-- Exercise inputs follows --

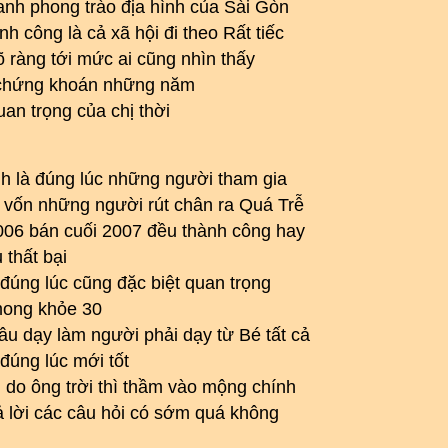
anh phong trào địa hình của Sài Gòn
h công là cả xã hội đi theo Rất tiếc
õ ràng tới mức ai cũng nhìn thấy
g chứng khoán những năm
an trọng của chị thời
h là đúng lúc những người tham gia
n vốn những người rút chân ra Quá Trễ
006 bán cuối 2007 đều thành công hay
thất bại
đúng lúc cũng đặc biệt quan trọng
mong khỏe 30
âu dạy làm người phải dạy từ Bé tất cả
đúng lúc mới tốt
 do ông trời thì thầm vào mộng chính
trả lời các câu hỏi có sớm quá không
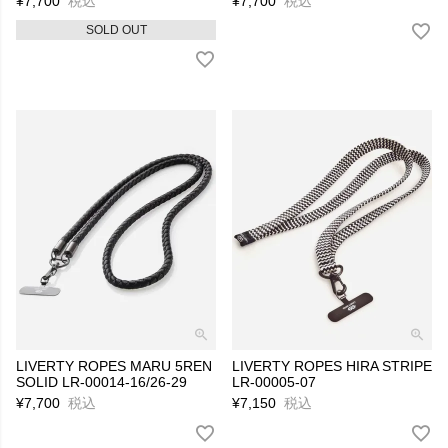
¥
7,700
税込
¥
7,700
税込
SOLD OUT
LIVERTY ROPES MARU 5REN
LIVERTY ROPES HIRA STRIPE
SOLID LR-00014-16/26-29
LR-00005-07
¥
7,700
税込
¥
7,150
税込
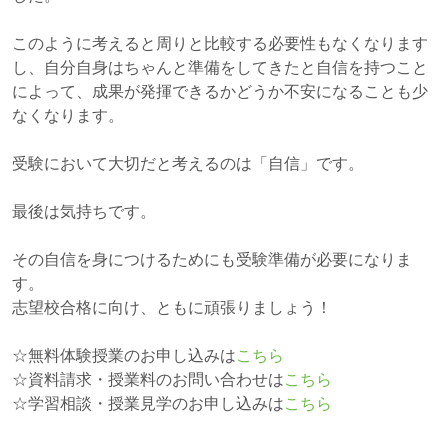
このように考えると周りと比較する必要性もなくなります
し、自分自身はちゃんと準備をしてきたと自信を持つこと
によって、成果が発揮できるかどうか不安になることも少
なくなります。
受験において大切だと考えるのは「自信」です。
最後は気持ちです。
その自信を身につけるためにも受験準備が必要になりま
す。
志望校合格に向け、ともに頑張りましょう！
☆無料体験授業のお申し込みは
こちら
☆資料請求・授業料のお問い合わせは
こちら
☆学習相談・授業見学のお申し込みは
こちら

-- Exercise inputs concluded --

Set down all of the lines above exactly, leaving out the picture markers.

anh phong trào địa hình của Sài Gòn
h công là cả xã hội đi theo Rất tiếc
õ ràng tới mức ai cũng nhìn thấy
g chứng khoán những năm
an trọng của chị thời
h là đúng lúc những người tham gia
n vốn những người rút chân ra Quá Trễ
006 bán cuối 2007 đều thành công hay
thất bại
đúng lúc cũng đặc biệt quan trọng
mong khỏe 30
âu dạy làm người phải dạy từ Bé tất cả
đúng lúc mới tốt
 do ông trời thì thầm vào mộng chính
trả lời các câu hỏi có sớm quá không
¥
7,700
税込
¥
7,700
税込
SOLD OUT
LIVERTY ROPES MARU 5REN
LIVERTY ROPES HIRA STRIPE
SOLID LR-00014-16/26-29
LR-00005-07
¥
7,700
税込
¥
7,150
税込
このように考えると周りと比較する必要性もなくなります
し、自分自身はちゃんと準備をしてきたと自信を持つこと
によって、成果が発揮できるかどうか不安になることも少
なくなります。
受験において大切だと考えるのは「自信」です。
最後は気持ちです。
その自信を身につけるためにも受験準備が必要になりま
す。
志望校合格に向け、ともに頑張りましょう！
☆無料体験授業のお申し込みは
こちら
☆資料請求・授業料のお問い合わせは
こちら
☆学習相談・授業見学のお申し込みは
こちら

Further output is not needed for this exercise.